ABOUT THIS TASK: Where the listing below reaches the line containing "Alle Zimmer/Cottages haben ihr eigenes", start writing out lines exactly, and stop once the line containing "den lägsta nivån" has been written.

AVAILABLE DATA:
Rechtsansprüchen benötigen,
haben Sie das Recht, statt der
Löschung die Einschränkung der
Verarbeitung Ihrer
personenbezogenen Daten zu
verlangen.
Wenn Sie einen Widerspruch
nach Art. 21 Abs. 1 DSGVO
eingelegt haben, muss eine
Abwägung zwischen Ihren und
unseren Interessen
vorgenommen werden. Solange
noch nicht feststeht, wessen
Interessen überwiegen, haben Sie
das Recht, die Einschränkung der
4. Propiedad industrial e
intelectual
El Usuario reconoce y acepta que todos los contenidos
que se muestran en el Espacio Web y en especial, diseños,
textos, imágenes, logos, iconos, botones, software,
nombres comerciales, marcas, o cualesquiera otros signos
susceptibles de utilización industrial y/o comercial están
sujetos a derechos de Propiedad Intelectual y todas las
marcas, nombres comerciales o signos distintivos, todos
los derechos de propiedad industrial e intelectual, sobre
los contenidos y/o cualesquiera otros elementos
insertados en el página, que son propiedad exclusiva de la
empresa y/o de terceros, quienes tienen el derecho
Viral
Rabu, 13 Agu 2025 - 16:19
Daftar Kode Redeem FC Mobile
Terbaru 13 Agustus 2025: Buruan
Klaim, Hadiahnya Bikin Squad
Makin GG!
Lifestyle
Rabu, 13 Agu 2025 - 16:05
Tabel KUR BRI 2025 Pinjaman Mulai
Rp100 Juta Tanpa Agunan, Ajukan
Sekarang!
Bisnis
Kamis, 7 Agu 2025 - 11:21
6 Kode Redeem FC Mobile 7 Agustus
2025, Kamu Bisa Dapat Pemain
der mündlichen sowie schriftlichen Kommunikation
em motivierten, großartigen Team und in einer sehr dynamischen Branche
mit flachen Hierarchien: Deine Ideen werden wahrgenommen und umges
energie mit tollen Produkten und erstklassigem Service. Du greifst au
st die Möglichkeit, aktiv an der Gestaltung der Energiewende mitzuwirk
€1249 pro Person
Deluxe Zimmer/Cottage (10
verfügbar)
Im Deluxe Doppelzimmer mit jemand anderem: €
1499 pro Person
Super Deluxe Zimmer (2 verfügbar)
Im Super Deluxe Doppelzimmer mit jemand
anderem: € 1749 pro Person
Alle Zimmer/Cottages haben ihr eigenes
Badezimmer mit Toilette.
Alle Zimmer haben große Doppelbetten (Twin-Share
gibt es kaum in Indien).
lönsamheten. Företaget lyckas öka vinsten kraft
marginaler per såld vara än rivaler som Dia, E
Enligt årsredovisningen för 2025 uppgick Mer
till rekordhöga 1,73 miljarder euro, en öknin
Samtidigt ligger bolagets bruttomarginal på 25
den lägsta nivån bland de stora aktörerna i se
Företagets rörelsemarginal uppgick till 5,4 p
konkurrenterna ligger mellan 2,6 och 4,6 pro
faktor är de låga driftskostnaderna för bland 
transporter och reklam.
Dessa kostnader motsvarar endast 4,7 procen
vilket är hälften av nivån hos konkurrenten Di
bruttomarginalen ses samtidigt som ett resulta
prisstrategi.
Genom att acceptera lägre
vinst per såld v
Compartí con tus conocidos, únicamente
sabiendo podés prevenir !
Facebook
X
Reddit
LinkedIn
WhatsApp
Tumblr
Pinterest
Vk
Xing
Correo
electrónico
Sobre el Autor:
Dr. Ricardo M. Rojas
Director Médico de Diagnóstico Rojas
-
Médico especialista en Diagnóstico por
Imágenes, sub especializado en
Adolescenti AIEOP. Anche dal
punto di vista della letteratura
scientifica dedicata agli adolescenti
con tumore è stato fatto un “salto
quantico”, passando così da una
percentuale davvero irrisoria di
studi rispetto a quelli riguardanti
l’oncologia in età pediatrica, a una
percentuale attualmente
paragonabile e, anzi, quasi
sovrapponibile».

EXPECTED ANSWER:
Alle Zimmer/Cottages haben ihr eigenes
Badezimmer mit Toilette.
Alle Zimmer haben große Doppelbetten (Twin-Share
gibt es kaum in Indien).
lönsamheten. Företaget lyckas öka vinsten kraft
marginaler per såld vara än rivaler som Dia, E
Enligt årsredovisningen för 2025 uppgick Mer
till rekordhöga 1,73 miljarder euro, en öknin
Samtidigt ligger bolagets bruttomarginal på 25
den lägsta nivån bland de stora aktörerna i se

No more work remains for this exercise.